Collected data entries
§ §

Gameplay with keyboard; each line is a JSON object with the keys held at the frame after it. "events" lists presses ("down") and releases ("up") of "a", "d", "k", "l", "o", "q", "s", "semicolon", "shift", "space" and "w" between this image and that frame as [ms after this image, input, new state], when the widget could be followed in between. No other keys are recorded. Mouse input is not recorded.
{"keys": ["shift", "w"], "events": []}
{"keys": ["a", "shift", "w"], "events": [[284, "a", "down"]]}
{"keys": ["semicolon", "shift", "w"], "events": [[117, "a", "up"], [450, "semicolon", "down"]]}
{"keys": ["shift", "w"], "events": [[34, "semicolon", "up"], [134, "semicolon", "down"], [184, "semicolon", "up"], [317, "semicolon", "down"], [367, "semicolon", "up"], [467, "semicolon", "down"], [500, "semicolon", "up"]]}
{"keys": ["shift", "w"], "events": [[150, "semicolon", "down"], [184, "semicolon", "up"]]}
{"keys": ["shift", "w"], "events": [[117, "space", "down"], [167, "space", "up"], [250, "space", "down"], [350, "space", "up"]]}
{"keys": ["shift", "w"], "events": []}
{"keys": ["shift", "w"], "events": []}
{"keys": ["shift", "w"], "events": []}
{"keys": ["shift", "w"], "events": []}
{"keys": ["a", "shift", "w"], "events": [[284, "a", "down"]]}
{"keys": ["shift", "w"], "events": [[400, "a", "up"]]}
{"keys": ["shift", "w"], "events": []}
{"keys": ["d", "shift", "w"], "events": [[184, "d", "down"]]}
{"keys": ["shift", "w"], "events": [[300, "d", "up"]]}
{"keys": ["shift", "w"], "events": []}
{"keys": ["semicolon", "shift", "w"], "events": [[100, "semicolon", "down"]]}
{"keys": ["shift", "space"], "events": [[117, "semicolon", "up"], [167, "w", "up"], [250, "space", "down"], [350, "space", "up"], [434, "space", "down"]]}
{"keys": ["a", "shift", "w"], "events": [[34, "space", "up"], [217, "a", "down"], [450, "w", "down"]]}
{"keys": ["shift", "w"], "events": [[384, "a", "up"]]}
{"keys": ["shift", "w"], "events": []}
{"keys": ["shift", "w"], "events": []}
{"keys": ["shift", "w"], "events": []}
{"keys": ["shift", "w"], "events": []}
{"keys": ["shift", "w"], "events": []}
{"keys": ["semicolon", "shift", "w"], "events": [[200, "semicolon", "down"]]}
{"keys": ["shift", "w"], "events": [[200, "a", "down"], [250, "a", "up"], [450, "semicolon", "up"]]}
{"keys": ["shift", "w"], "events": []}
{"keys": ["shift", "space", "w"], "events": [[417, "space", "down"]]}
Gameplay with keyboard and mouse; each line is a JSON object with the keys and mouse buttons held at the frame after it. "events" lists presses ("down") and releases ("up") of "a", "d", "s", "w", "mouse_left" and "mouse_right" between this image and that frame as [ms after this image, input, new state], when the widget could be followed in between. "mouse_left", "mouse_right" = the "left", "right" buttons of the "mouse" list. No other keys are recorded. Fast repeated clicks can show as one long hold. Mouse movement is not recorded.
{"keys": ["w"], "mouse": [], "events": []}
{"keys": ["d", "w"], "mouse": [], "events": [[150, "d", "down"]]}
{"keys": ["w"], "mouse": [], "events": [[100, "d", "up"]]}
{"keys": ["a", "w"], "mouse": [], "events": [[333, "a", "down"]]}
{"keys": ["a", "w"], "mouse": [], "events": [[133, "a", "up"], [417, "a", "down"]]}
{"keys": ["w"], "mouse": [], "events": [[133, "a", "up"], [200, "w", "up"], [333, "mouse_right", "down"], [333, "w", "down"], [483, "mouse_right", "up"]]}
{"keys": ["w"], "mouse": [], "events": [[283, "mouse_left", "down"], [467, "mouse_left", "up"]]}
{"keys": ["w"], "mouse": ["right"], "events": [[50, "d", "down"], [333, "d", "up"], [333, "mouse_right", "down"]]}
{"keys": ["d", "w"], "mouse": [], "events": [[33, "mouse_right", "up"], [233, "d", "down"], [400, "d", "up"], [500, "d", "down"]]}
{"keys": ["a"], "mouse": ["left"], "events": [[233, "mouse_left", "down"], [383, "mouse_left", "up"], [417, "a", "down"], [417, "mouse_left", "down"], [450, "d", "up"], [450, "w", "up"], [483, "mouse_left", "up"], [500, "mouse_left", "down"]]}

§ §

The response should be a verbatim transcription of the data.

Gameplay with keyboard; each line is a JSON object with the keys held at the frame after it. "events" lists presses ("down") and releases ("up") of "a", "d", "k", "l", "o", "q", "s", "semicolon", "shift", "space" and "w" between this image and that frame as [ms after this image, input, new state], when the widget could be followed in between. No other keys are recorded. Mouse input is not recorded.
{"keys": ["shift", "w"], "events": []}
{"keys": ["a", "shift", "w"], "events": [[284, "a", "down"]]}
{"keys": ["semicolon", "shift", "w"], "events": [[117, "a", "up"], [450, "semicolon", "down"]]}
{"keys": ["shift", "w"], "events": [[34, "semicolon", "up"], [134, "semicolon", "down"], [184, "semicolon", "up"], [317, "semicolon", "down"], [367, "semicolon", "up"], [467, "semicolon", "down"], [500, "semicolon", "up"]]}
{"keys": ["shift", "w"], "events": [[150, "semicolon", "down"], [184, "semicolon", "up"]]}
{"keys": ["shift", "w"], "events": [[117, "space", "down"], [167, "space", "up"], [250, "space", "down"], [350, "space", "up"]]}
{"keys": ["shift", "w"], "events": []}
{"keys": ["shift", "w"], "events": []}
{"keys": ["shift", "w"], "events": []}
{"keys": ["shift", "w"], "events": []}
{"keys": ["a", "shift", "w"], "events": [[284, "a", "down"]]}
{"keys": ["shift", "w"], "events": [[400, "a", "up"]]}
{"keys": ["shift", "w"], "events": []}
{"keys": ["d", "shift", "w"], "events": [[184, "d", "down"]]}
{"keys": ["shift", "w"], "events": [[300, "d", "up"]]}
{"keys": ["shift", "w"], "events": []}
{"keys": ["semicolon", "shift", "w"], "events": [[100, "semicolon", "down"]]}
{"keys": ["shift", "space"], "events": [[117, "semicolon", "up"], [167, "w", "up"], [250, "space", "down"], [350, "space", "up"], [434, "space", "down"]]}
{"keys": ["a", "shift", "w"], "events": [[34, "space", "up"], [217, "a", "down"], [450, "w", "down"]]}
{"keys": ["shift", "w"], "events": [[384, "a", "up"]]}
{"keys": ["shift", "w"], "events": []}
{"keys": ["shift", "w"], "events": []}
{"keys": ["shift", "w"], "events": []}
{"keys": ["shift", "w"], "events": []}
{"keys": ["shift", "w"], "events": []}
{"keys": ["semicolon", "shift", "w"], "events": [[200, "semicolon", "down"]]}
{"keys": ["shift", "w"], "events": [[200, "a", "down"], [250, "a", "up"], [450, "semicolon", "up"]]}
{"keys": ["shift", "w"], "events": []}
{"keys": ["shift", "space", "w"], "events": [[417, "space", "down"]]}
Gameplay with keyboard and mouse; each line is a JSON object with the keys and mouse buttons held at the frame after it. "events" lists presses ("down") and releases ("up") of "a", "d", "s", "w", "mouse_left" and "mouse_right" between this image and that frame as [ms after this image, input, new state], when the widget could be followed in between. "mouse_left", "mouse_right" = the "left", "right" buttons of the "mouse" list. No other keys are recorded. Fast repeated clicks can show as one long hold. Mouse movement is not recorded.
{"keys": ["w"], "mouse": [], "events": []}
{"keys": ["d", "w"], "mouse": [], "events": [[150, "d", "down"]]}
{"keys": ["w"], "mouse": [], "events": [[100, "d", "up"]]}
{"keys": ["a", "w"], "mouse": [], "events": [[333, "a", "down"]]}
{"keys": ["a", "w"], "mouse": [], "events": [[133, "a", "up"], [417, "a", "down"]]}
{"keys": ["w"], "mouse": [], "events": [[133, "a", "up"], [200, "w", "up"], [333, "mouse_right", "down"], [333, "w", "down"], [483, "mouse_right", "up"]]}
{"keys": ["w"], "mouse": [], "events": [[283, "mouse_left", "down"], [467, "mouse_left", "up"]]}
{"keys": ["w"], "mouse": ["right"], "events": [[50, "d", "down"], [333, "d", "up"], [333, "mouse_right", "down"]]}
{"keys": ["d", "w"], "mouse": [], "events": [[33, "mouse_right", "up"], [233, "d", "down"], [400, "d", "up"], [500, "d", "down"]]}
{"keys": ["a"], "mouse": ["left"], "events": [[233, "mouse_left", "down"], [383, "mouse_left", "up"], [417, "a", "down"], [417, "mouse_left", "down"], [450, "d", "up"], [450, "w", "up"], [483, "mouse_left", "up"], [500, "mouse_left", "down"]]}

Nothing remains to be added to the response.